[Stored data]
========
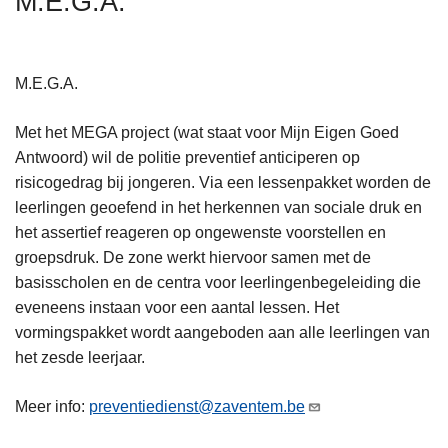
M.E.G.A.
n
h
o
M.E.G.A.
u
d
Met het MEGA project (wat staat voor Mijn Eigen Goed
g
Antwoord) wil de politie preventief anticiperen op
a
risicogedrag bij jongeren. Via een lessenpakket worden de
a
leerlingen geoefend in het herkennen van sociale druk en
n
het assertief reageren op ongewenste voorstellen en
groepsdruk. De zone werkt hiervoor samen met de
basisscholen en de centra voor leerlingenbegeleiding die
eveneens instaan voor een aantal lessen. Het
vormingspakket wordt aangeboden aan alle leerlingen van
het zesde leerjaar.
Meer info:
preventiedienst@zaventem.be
========
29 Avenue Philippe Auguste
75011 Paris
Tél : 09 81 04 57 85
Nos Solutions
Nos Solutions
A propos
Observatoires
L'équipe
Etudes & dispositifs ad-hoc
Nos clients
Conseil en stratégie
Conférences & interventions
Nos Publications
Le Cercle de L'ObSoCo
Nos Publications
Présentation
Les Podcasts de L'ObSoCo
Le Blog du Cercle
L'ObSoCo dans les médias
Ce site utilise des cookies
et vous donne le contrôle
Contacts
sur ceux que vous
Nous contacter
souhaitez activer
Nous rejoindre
========
# What needs to be done
Return all lines from the data above with "vous" in them.

# Finished task
et vous donne le contrôle
sur ceux que vous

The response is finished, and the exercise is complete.